▶ TO DO:
(a) From the Bamboo People review, list the three names given for the author and her sisters, each with the meaning the review states.
(b) Please write what follows the final sentence of the Bamboo People review, carrying it on from that point.
** Opening SELECTED PASSAGE block **
Bamboo People by Mitali Perkins

Reviewed by: Chris Singer

About the author:

Mitali Perkins (mitaliperkins.com) was born in India and immigrated to the States with her parents and two sisters when she was seven. Bengali-style, their names rhyme: Sonali means “gold,” Rupali means “silver,” and “Mitali” means “friendly.” Mitali had to live up to her name because her family moved so much — she’s lived in India, Ghana, Cameroon, England, New York, Mexico, California, Bangladesh, Thailand, and Massachusetts.

Mitali studied political science at Stanford University and Public Policy at U.C. Berkeley before deciding to try and change the world by writing stories for young readers. Now she’s settled in Newton, a town just outside of Boston, where she writes full-time.

About the book:

Chiko isn’t a fighter by nature. He’s a book-loving Burmese boy whose father, a doctor, is in prison for resisting the government. Tu Reh, on the other hand, wants to fight for freedom after watching Burmese soldiers destroy his Karenni family’s home and bamboo fields. Timidity becomes courage and anger becomes compassion as each boy is changed by unlikely friendships formed under extreme circumstances.
** Closing SELECTED PASSAGE block **
** Opening GIVEN RECORDS block **
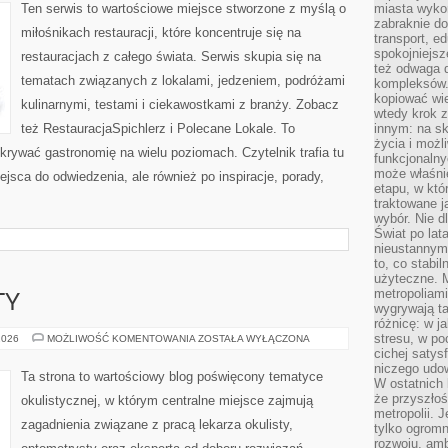
Ten serwis to wartościowe miejsce stworzone z myślą o
miasta wyko
zabraknie do
miłośnikach restauracji, które koncentruje się na
transport, e
spokojniejsz
restauracjach z całego świata. Serwis skupia się na
też odwaga 
tematach związanych z lokalami, jedzeniem, podróżami
kompleksów.
kopiować wie
kulinarnymi, testami i ciekawostkami z branży. Zobacz
wtedy krok z
też RestauracjaSpichlerz i Polecane Lokale. To
innym: na ska
życia i możl
dkrywać gastronomię na wielu poziomach. Czytelnik trafia tu
funkcjonalny
może właśni
ejsca do odwiedzenia, ale również po inspiracje, porady,
etapu, w któ
traktowane j
wybór. Nie d
Świat po lat
nieustannym
to, co stabi
użyteczne. 
metropoliami
TY
wygrywają t
różnicę: w j
stresu, w po
PORADY
2026
MOŻLIWOŚĆ KOMENTOWANIA
ZOSTAŁA WYŁĄCZONA
OKULISTY
cichej satys
niczego udo
Ta strona to wartościowy blog poświęcony tematyce
W ostatnich 
że przyszłoś
okulistycznej, w którym centralne miejsce zajmują
metropolii. 
zagadnienia związane z pracą lekarza okulisty,
tylko ogromn
rozwoju, amb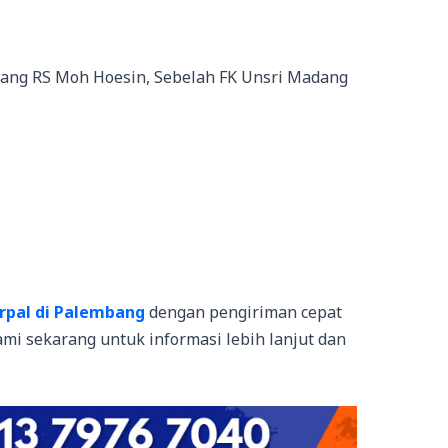
akang RS Moh Hoesin, Sebelah FK Unsri Madang
rpal di Palembang
dengan pengiriman cepat
mi sekarang untuk informasi lebih lanjut dan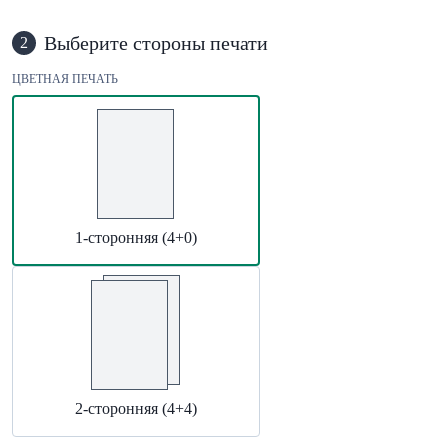
Выберите стороны печати
2
ЦВЕТНАЯ ПЕЧАТЬ
1-сторонняя (4+0)
2-сторонняя (4+4)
** Closing GIVEN RECORDS block **
▶ OUTPUTS FOR THE TASKS:
(a)
Sonali: "gold"
Rupali: "silver"
Mitali: "friendly"

(b)
This coming-of-age novel takes place against the political and military backdrop of modern-day Burma. Narrated by two fifteen-year-old boys on opposing sides of the conflict between the Burmese government and the Karenni, one of the many ethnic minorities in Burma, Bamboo People explores the nature of violence, power, and prejudice.

My take on the book:

In reading Bamboo People, this was my introduction to the works of Mitali Perkins. I was interested in reviewing this book due to my own personal experience several years ago teaching independent living skills to Burmese refugee youth. Almost all of the youth I met were either former child soldiers or had been orphaned due to the conflict in their country.

With that in mind, I found Ms. Perkins’ book to be a fascinating opportunity for readers to enter a world, occupied by youth similar in age to themselves, but characterized by horrible conflict and fear. The two main characters (Chiko and Tu Reh) are youth from opposing sides of the Burmese conflict. Chiko’s father was imprisoned as an “enemy of the state” for reading books. Chiko’s family is desperate for money so he answers a newspaper ad requesting teachers. The ad is a ruse however and he gets captured and conscripted into the army. Tu Reh is a Karenni refugee who lost his home and village to Burmese soldiers. He is understandably driven to enter the conflict by revenge but the words of his wise father keep him guessing his own intentions. Both main characters have their own internal conflicts, some typical of adolescent youth the world over, which will make them quite relatable for young readers.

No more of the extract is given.